What needs to be done >>
Only one stretch of the listing below is wanted: the line with "用。作为江苏省血液中心第19个固定献血点，该小屋选址交" and all lines after it. Reproduce that stretch exactly.

*** Begin section ***

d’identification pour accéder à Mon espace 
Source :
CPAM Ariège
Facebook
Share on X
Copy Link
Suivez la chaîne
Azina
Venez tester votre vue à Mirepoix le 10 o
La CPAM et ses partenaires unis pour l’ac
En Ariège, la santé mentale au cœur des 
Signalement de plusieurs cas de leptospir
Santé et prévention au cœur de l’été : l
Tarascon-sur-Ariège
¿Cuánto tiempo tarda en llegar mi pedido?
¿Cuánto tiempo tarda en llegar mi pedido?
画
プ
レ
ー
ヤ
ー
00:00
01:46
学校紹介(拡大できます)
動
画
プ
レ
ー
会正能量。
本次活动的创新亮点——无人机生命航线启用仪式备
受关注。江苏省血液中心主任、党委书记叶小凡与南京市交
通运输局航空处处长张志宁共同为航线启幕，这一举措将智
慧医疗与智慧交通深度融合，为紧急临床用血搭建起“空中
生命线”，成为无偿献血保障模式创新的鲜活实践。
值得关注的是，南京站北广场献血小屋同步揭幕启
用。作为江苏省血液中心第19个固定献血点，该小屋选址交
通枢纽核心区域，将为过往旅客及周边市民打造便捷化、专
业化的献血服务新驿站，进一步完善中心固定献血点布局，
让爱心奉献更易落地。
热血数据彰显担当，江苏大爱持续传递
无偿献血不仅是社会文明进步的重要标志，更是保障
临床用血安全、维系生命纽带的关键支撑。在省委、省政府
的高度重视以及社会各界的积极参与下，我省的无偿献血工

*** End section ***

Your solution >>
用。作为江苏省血液中心第19个固定献血点，该小屋选址交
通枢纽核心区域，将为过往旅客及周边市民打造便捷化、专
业化的献血服务新驿站，进一步完善中心固定献血点布局，
让爱心奉献更易落地。
热血数据彰显担当，江苏大爱持续传递
无偿献血不仅是社会文明进步的重要标志，更是保障
临床用血安全、维系生命纽带的关键支撑。在省委、省政府
的高度重视以及社会各界的积极参与下，我省的无偿献血工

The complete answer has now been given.